***** MATERIAL FOR THIS TASK

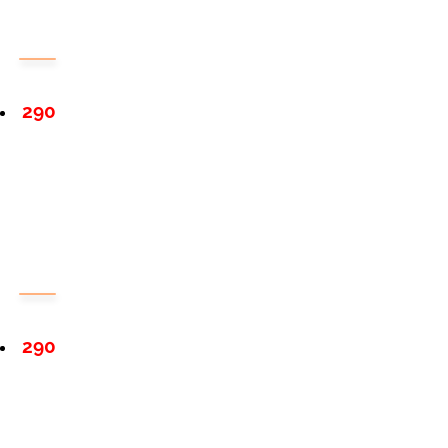
290
290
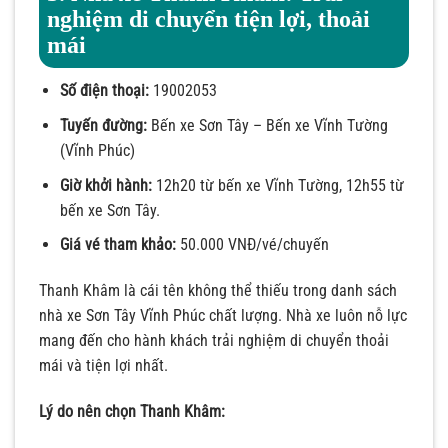
nghiệm di chuyển tiện lợi, thoải
mái
Số điện thoại:
19002053
Tuyến đường:
Bến xe Sơn Tây – Bến xe Vĩnh Tường
(Vĩnh Phúc)
Giờ khởi hành:
12h20 từ bến xe Vĩnh Tường, 12h55 từ
bến xe Sơn Tây.
Giá vé tham khảo:
50.000 VNĐ/vé/chuyến
Thanh Khâm là cái tên không thể thiếu trong danh sách
nhà xe Sơn Tây Vĩnh Phúc chất lượng. Nhà xe luôn nỗ lực
mang đến cho hành khách trải nghiệm di chuyển thoải
mái và tiện lợi nhất.
Lý do nên chọn Thanh Khâm:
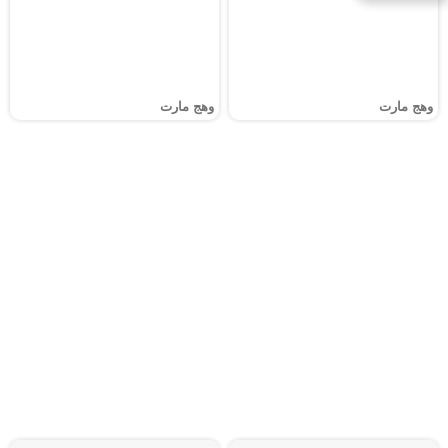
وهج مارت
وهج مارت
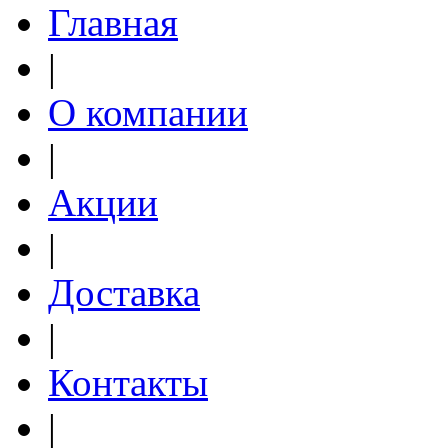
Главная
|
О компании
|
Акции
|
Доставка
|
Контакты
|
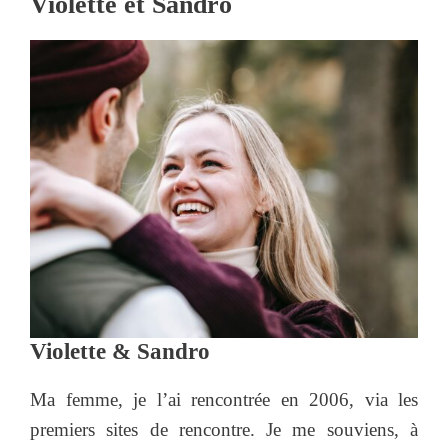
Violette et Sandro
Violette & Sandro
Ma femme, je l’ai rencontrée en 2006, via les
premiers sites de rencontre. Je me souviens, à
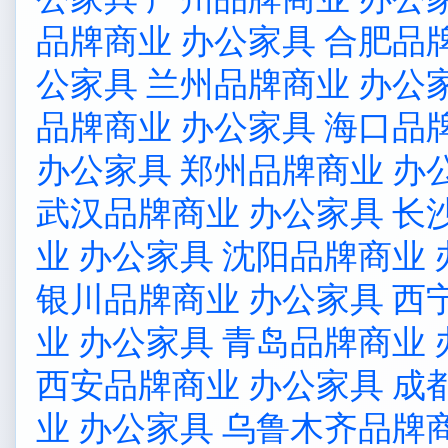
品牌商业 办公家具
合肥品
公家具
兰州品牌商业 办公
品牌商业 办公家具
海口品
办公家具
郑州品牌商业 办
武汉品牌商业 办公家具
长
业 办公家具
沈阳品牌商业 
银川品牌商业 办公家具
西
业 办公家具
青岛品牌商业 
西安品牌商业 办公家具
成
业 办公家具
乌鲁木齐品牌商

**********

WHAT TO DO -
Extract, word for word, the stretch of the listing from the line containing "Violette et Sandro" through the end of the listing, leaving the pictures out of your answer.

FINISHED EXERCISE -
Violette et Sandro
Violette & Sandro
Ma femme, je l’ai rencontrée en 2006, via les
premiers sites de rencontre. Je me souviens, à
品牌商业 办公家具
合肥品
公家具
兰州品牌商业 办公
品牌商业 办公家具
海口品
办公家具
郑州品牌商业 办
武汉品牌商业 办公家具
长
业 办公家具
沈阳品牌商业 
银川品牌商业 办公家具
西
业 办公家具
青岛品牌商业 
西安品牌商业 办公家具
成
业 办公家具
乌鲁木齐品牌商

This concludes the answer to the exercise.